Aldershot is in Hampshire, some 35 miles or so to the south west of London.......in Southern England, so a long way from us up here in Scotland! Who on earth told you it was in Scotland? LOL Surely not somebody in your firm? If so, buy them an A to Z (pronounced zed! ) map guide of Britain as a Christmas present.

Another piece of info for you.....Aldershot is called the "Home of the British Army" ...the whole area around Aldershot and Farnborough is full of Army bases, so there are thousands of squaddies all over the place. Squaddies is a slang term for soldiers. That may make you happy, or maybe not...depends on your level of interest in uniforms! :-) As they come from all over the British Isles you'll hear loads and loads of different regional accents, that's for sure. So...you takes your choice!

Guid luck!
Adam   Wed Dec 21, 2005 10:26 am GMT
"I'm not, but about 5 miles north of where I live is Bolton (where Adam lives) where there is some rhoticity in the accent, a few miles North of there the accent becomes extremely rhotic so people from Blackburn pronounce it Blackburrrn. I don't have a particularly strong accent, but where I live in in the suburbs of Manchester the accents are particularly sharp and nasal."

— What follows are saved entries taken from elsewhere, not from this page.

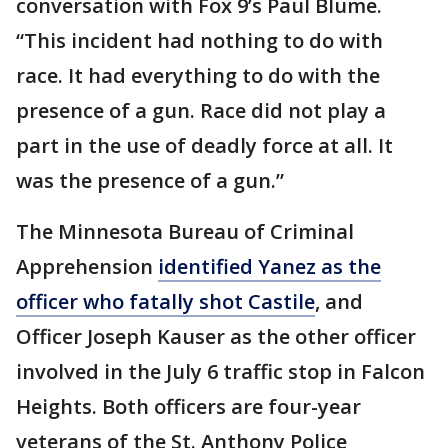
conversation with Fox 9’s Paul Blume.
“This incident had nothing to do with
race. It had everything to do with the
presence of a gun. Race did not play a
part in the use of deadly force at all. It
was the presence of a gun.”
The Minnesota Bureau of Criminal
Apprehension
identified Yanez as the
officer who fatally shot Castile
, and
Officer Joseph Kauser as the other officer
involved in the July 6 traffic stop in Falcon
Heights. Both officers are four-year
veterans of the St. Anthony Police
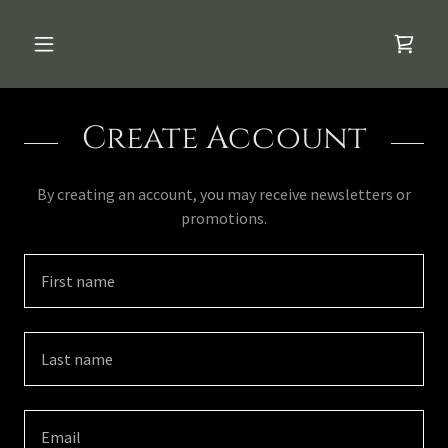
Create Account
By creating an account, you may receive newsletters or
promotions.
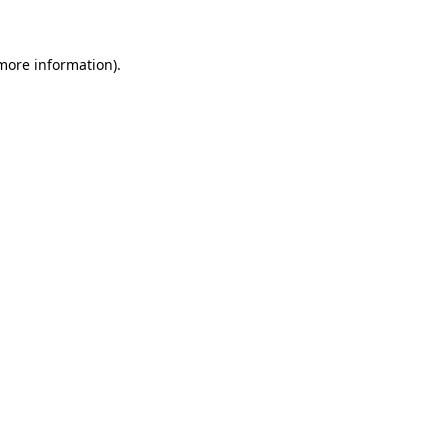
more information)
.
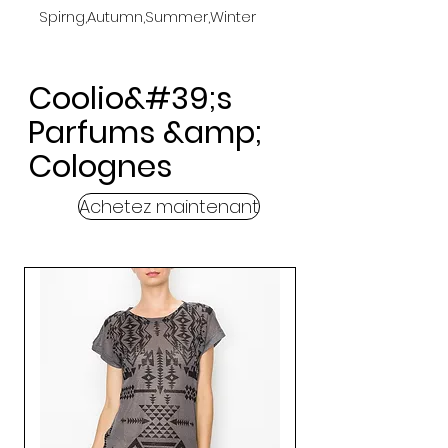
Spirng,Autumn,Summer,Winter
Coolio&#39;s
Parfums &amp;
Colognes
Achetez maintenant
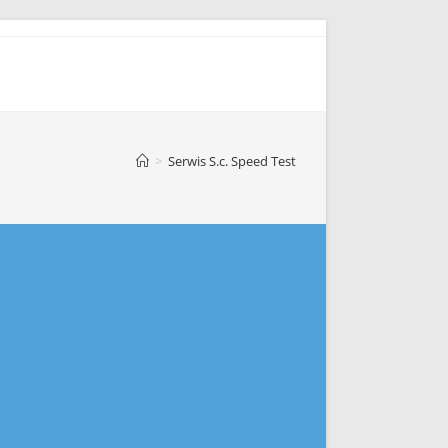
>
Serwis S.c. Speed Test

I never realise how much different my Bolton accent is from Southern English accents until I meet Southerners in real life.

That's because, for reasons that are a mystery to me, when I hear Southerners speak on the TV (which is the majority of the time) they sound normal to me, and appear to speak no much differently from how we in Bolton speak.

BUT, the strange thing is that when I hear Southern visitors to Bolton speak, they sound so STUPID that I have to try and stop myself from laughing. The other day, a group of about ten guys from the South East came into the pub, and I listened to them, and it was unbelievable how strange they sounded. They couldn't help swearing - pronouncing "fucking" like "facking." e.g. "I hate the facking Norff of England." (Soutjherners aren't as polite as Norhteners).

But I can't understand why that is. Southerners sound NORMAL on the TV, but when I meet them in real life, IN PERSON, they sound strange. It's hard to believe that they are from the same country.

Non-English speaking people probably don't realise how different that accents are around the UK.
Travis   Wed Dec 21, 2005 10:33 am GMT
>>Non-English speaking people probably don't realise how different that accents are around the UK. <<

Most English-speaking North Americans probably don't realize how different that accents are within just England itself.
Nora   Wed Dec 21, 2005 1:51 pm GMT
Damian,
I know Aldershot is not in Scotland, I mean to say I am going to Aldershot and Scotland, to audit our firm. Computer Sciences Corporation is huge in the UK. Maybe I need to talk more of the people in that office so I will be educated on the English Language. What about people from Bath and Oxfordshire how is their accent??? I need to learn.... Help....Thanks Damian for all the advice. Appreciate, seem like you are very nice, to understand how American feels about the English, we love your accent and the English language but can cope sometimes to really undersatnad it. I am willing to learn.... PLSSSSS help. Cheers....
Laura Braun   Wed Dec 21, 2005 2:09 pm GMT
Why you are obsessed with Brits, give them a rest, live your own life and be happy. A person can’t be happy when falling into the mold of someone else. To be happy, one must be oneself and know oneself.
Adam   Wed Dec 21, 2005 6:27 pm GMT
A funny story about British accents -

There is a pub in Bolton town centre that I often go to. I can't remember its name. A middle-aged barmaid works there, and she has a strange accent. She speaks good English, but she has an Eastern European-sounding accent. Everyone in the pub thought the same. We thought she may have come from somewhere like Poland, or the Ukraine or Romania. Somewhere like that. It's just a very strange accent.

So, one day, someone decided to ask her where she is from.

They said: "Where are you from originally?"

And she said: "Watford."

I never took part in this conversation. I just listened. I thought: "Watford? Watford in Hertfordshire?"

But she sounds like she speaks English with an Eastern European accent. She only comes from Watford, but we thought her accent was a foreign accent.